The task: As the answer, set down the lines below from the one containing "Trani si mobilita" through the one containing "培養每一位學員,讓他們自幼懂得敬畏耶和華,明辨是非,在各方面求", exactly and inclusively, and no others.

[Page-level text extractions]
┄┄┄┄┄┄┄┄┄┄

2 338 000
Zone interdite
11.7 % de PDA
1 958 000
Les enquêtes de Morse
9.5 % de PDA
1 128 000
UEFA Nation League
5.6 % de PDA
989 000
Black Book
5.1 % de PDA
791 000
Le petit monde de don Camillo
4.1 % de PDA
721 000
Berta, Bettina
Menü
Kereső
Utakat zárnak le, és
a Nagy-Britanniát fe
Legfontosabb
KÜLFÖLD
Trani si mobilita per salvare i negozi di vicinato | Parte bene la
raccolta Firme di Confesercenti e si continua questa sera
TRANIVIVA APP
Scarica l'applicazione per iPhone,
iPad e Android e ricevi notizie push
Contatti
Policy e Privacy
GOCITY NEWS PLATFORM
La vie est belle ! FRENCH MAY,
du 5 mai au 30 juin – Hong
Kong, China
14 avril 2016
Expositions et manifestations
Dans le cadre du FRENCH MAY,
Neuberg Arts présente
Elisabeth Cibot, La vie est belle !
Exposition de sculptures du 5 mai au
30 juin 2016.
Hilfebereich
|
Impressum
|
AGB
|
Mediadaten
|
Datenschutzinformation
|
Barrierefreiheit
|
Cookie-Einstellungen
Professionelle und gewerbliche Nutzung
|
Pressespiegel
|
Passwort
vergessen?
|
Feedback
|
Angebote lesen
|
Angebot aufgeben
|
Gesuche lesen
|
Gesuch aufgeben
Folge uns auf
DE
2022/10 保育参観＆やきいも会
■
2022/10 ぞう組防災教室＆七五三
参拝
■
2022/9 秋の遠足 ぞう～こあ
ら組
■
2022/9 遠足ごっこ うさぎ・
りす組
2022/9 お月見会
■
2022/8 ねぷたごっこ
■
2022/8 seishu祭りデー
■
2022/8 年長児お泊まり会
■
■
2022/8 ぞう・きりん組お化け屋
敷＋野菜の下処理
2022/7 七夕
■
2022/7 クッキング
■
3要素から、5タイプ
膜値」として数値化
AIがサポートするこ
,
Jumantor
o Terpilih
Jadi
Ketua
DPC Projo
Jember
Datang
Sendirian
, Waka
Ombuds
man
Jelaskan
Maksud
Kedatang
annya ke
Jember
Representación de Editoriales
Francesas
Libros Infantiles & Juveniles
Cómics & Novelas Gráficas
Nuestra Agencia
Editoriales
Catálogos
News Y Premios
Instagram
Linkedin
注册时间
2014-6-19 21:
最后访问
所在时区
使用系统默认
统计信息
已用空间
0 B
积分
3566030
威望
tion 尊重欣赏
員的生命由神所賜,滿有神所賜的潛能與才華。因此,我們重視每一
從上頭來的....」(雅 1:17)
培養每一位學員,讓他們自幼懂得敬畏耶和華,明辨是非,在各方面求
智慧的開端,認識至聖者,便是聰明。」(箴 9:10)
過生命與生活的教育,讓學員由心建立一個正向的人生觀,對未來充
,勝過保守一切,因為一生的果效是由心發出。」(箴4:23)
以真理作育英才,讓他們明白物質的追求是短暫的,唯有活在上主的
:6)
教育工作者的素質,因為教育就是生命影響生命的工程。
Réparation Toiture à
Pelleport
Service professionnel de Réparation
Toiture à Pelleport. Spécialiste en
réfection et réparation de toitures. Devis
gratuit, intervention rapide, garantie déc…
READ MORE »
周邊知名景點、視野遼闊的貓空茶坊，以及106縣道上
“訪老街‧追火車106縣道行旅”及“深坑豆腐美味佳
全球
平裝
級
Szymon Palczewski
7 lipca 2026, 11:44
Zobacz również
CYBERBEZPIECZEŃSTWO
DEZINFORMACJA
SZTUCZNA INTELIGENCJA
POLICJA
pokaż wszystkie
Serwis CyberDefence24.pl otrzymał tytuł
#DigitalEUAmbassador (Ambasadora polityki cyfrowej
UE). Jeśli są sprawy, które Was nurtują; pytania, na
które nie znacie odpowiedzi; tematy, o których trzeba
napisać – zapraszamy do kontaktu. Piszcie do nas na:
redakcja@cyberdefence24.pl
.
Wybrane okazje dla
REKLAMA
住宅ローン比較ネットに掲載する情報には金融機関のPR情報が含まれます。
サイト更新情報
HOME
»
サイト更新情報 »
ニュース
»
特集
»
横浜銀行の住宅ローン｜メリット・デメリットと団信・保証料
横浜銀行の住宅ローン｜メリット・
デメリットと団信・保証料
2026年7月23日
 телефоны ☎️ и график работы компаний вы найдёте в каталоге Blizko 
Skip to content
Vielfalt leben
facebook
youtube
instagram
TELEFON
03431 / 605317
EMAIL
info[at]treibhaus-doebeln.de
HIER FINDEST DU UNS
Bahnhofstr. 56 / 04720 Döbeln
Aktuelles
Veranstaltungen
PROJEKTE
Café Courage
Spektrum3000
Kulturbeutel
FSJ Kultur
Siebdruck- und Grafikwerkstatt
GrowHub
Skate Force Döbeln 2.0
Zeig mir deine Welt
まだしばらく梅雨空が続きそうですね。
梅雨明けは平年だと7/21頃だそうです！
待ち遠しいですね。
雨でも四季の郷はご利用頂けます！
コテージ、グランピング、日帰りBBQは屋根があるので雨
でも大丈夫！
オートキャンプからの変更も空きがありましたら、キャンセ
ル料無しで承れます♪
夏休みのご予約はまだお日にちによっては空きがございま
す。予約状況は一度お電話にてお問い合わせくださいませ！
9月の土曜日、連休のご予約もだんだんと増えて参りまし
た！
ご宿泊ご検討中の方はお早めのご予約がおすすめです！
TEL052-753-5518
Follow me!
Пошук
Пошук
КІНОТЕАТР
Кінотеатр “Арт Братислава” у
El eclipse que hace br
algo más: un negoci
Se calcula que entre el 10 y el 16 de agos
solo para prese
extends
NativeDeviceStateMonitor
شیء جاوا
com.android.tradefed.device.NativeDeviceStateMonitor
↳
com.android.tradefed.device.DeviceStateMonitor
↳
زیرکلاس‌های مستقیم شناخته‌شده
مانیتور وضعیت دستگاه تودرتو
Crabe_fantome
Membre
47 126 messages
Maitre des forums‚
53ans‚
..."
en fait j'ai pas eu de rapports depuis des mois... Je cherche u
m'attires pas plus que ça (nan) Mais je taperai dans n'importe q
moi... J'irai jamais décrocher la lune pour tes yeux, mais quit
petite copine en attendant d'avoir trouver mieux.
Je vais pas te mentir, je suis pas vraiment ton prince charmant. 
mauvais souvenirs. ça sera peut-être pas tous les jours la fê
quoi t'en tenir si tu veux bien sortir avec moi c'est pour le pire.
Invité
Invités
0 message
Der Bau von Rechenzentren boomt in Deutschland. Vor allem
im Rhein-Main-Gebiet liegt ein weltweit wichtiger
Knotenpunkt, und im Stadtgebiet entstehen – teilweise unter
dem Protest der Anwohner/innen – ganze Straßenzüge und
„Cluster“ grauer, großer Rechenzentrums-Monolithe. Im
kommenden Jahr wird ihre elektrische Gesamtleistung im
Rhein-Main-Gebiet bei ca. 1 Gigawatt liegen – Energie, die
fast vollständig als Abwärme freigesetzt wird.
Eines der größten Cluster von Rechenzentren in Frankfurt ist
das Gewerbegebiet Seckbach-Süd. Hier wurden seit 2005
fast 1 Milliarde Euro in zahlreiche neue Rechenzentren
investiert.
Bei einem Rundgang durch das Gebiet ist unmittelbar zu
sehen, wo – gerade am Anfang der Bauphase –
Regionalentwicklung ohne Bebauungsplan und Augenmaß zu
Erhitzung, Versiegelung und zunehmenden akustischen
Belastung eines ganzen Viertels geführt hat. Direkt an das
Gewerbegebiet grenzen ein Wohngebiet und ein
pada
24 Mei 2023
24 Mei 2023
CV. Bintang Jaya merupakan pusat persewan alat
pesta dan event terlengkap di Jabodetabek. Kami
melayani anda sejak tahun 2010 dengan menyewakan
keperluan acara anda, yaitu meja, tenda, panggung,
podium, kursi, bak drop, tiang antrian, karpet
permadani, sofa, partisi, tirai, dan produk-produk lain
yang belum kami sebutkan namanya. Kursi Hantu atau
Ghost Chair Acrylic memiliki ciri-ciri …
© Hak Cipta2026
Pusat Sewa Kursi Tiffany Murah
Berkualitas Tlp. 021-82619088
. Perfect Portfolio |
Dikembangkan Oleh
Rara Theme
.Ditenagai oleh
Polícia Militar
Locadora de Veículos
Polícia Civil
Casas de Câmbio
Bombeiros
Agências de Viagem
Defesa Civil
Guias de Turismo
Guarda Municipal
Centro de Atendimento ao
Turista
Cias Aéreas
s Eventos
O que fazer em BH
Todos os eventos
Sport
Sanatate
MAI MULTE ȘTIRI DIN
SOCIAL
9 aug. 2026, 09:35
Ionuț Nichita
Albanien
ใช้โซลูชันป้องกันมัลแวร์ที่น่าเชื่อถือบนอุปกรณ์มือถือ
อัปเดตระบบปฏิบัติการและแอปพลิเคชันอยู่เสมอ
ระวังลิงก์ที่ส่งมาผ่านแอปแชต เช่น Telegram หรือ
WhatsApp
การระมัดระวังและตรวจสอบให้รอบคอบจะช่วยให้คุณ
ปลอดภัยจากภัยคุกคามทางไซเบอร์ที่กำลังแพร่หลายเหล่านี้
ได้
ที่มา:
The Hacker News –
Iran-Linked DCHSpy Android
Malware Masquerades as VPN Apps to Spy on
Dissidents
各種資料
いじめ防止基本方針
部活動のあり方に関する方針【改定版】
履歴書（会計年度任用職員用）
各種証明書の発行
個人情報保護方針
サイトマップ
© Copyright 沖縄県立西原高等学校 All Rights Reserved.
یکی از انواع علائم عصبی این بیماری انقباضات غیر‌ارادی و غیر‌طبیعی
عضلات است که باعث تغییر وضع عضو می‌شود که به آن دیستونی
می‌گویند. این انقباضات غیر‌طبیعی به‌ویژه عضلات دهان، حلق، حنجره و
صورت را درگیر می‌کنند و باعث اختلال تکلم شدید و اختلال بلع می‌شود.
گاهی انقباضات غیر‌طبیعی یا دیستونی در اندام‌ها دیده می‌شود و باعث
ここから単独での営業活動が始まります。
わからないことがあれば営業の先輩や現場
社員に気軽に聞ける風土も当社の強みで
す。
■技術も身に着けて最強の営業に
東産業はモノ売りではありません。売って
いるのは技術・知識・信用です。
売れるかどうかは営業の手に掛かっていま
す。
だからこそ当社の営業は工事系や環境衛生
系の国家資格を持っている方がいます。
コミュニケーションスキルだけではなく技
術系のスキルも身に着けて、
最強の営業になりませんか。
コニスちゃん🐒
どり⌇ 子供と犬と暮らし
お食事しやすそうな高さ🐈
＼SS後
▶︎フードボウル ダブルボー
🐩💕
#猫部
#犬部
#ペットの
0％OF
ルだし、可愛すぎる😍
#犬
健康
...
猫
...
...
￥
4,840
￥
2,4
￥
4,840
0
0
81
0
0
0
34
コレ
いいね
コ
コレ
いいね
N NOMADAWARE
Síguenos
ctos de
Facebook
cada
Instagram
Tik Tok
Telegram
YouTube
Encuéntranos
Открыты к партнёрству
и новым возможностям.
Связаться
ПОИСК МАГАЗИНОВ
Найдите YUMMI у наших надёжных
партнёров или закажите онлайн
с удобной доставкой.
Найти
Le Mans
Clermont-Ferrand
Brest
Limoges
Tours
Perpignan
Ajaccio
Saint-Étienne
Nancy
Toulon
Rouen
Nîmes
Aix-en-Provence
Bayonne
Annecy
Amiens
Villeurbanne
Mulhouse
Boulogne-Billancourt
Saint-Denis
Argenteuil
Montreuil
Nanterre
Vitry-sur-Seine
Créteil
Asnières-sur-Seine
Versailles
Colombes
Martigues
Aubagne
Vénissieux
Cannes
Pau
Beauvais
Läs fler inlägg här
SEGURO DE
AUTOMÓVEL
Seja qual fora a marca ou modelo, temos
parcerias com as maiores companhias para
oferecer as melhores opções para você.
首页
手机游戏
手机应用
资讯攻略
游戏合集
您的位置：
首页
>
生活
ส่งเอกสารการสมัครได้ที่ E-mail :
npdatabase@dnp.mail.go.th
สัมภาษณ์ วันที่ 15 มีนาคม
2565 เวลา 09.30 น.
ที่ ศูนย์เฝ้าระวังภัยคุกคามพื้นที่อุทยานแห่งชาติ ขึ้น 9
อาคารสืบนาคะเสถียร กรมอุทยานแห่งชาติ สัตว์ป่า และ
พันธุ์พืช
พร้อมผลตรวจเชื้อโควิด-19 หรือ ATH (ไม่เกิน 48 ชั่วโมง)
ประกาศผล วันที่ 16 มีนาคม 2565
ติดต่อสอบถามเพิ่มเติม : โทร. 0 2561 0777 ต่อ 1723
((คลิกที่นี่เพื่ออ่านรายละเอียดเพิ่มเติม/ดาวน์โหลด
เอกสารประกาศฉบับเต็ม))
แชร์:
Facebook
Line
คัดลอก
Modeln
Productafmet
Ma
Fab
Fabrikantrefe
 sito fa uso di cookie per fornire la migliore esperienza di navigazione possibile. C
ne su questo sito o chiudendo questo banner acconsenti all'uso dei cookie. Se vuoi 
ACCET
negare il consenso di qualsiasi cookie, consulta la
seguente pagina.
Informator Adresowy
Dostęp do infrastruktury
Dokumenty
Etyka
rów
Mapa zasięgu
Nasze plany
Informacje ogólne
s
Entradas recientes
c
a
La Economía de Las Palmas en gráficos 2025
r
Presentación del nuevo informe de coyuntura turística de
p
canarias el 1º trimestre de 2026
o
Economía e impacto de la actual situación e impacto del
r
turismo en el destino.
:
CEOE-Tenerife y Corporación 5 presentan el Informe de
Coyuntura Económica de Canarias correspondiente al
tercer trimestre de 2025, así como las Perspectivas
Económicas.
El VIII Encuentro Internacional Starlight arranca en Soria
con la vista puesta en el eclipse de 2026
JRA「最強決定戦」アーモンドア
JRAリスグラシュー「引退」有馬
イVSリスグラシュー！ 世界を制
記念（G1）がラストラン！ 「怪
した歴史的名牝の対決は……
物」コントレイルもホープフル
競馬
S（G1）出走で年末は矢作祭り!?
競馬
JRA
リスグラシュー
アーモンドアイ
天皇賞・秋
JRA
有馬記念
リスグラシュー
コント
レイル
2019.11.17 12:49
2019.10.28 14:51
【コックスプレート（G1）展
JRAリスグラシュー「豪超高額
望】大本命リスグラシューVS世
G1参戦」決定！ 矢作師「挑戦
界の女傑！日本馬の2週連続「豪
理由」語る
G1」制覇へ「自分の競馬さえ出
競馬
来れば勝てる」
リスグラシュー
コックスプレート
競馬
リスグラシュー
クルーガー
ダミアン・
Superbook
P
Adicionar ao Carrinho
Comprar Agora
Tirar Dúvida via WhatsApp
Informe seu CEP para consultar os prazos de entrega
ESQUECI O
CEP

┄┄┄┄┄┄┄┄┄┄

Worked solution:
Trani si mobilita per salvare i negozi di vicinato | Parte bene la
raccolta Firme di Confesercenti e si continua questa sera
TRANIVIVA APP
Scarica l'applicazione per iPhone,
iPad e Android e ricevi notizie push
Contatti
Policy e Privacy
GOCITY NEWS PLATFORM
La vie est belle ! FRENCH MAY,
du 5 mai au 30 juin – Hong
Kong, China
14 avril 2016
Expositions et manifestations
Dans le cadre du FRENCH MAY,
Neuberg Arts présente
Elisabeth Cibot, La vie est belle !
Exposition de sculptures du 5 mai au
30 juin 2016.
Hilfebereich
|
Impressum
|
AGB
|
Mediadaten
|
Datenschutzinformation
|
Barrierefreiheit
|
Cookie-Einstellungen
Professionelle und gewerbliche Nutzung
|
Pressespiegel
|
Passwort
vergessen?
|
Feedback
|
Angebote lesen
|
Angebot aufgeben
|
Gesuche lesen
|
Gesuch aufgeben
Folge uns auf
DE
2022/10 保育参観＆やきいも会
■
2022/10 ぞう組防災教室＆七五三
参拝
■
2022/9 秋の遠足 ぞう～こあ
ら組
■
2022/9 遠足ごっこ うさぎ・
りす組
2022/9 お月見会
■
2022/8 ねぷたごっこ
■
2022/8 seishu祭りデー
■
2022/8 年長児お泊まり会
■
■
2022/8 ぞう・きりん組お化け屋
敷＋野菜の下処理
2022/7 七夕
■
2022/7 クッキング
■
3要素から、5タイプ
膜値」として数値化
AIがサポートするこ
,
Jumantor
o Terpilih
Jadi
Ketua
DPC Projo
Jember
Datang
Sendirian
, Waka
Ombuds
man
Jelaskan
Maksud
Kedatang
annya ke
Jember
Representación de Editoriales
Francesas
Libros Infantiles & Juveniles
Cómics & Novelas Gráficas
Nuestra Agencia
Editoriales
Catálogos
News Y Premios
Instagram
Linkedin
注册时间
2014-6-19 21:
最后访问
所在时区
使用系统默认
统计信息
已用空间
0 B
积分
3566030
威望
tion 尊重欣赏
員的生命由神所賜,滿有神所賜的潛能與才華。因此,我們重視每一
從上頭來的....」(雅 1:17)
培養每一位學員,讓他們自幼懂得敬畏耶和華,明辨是非,在各方面求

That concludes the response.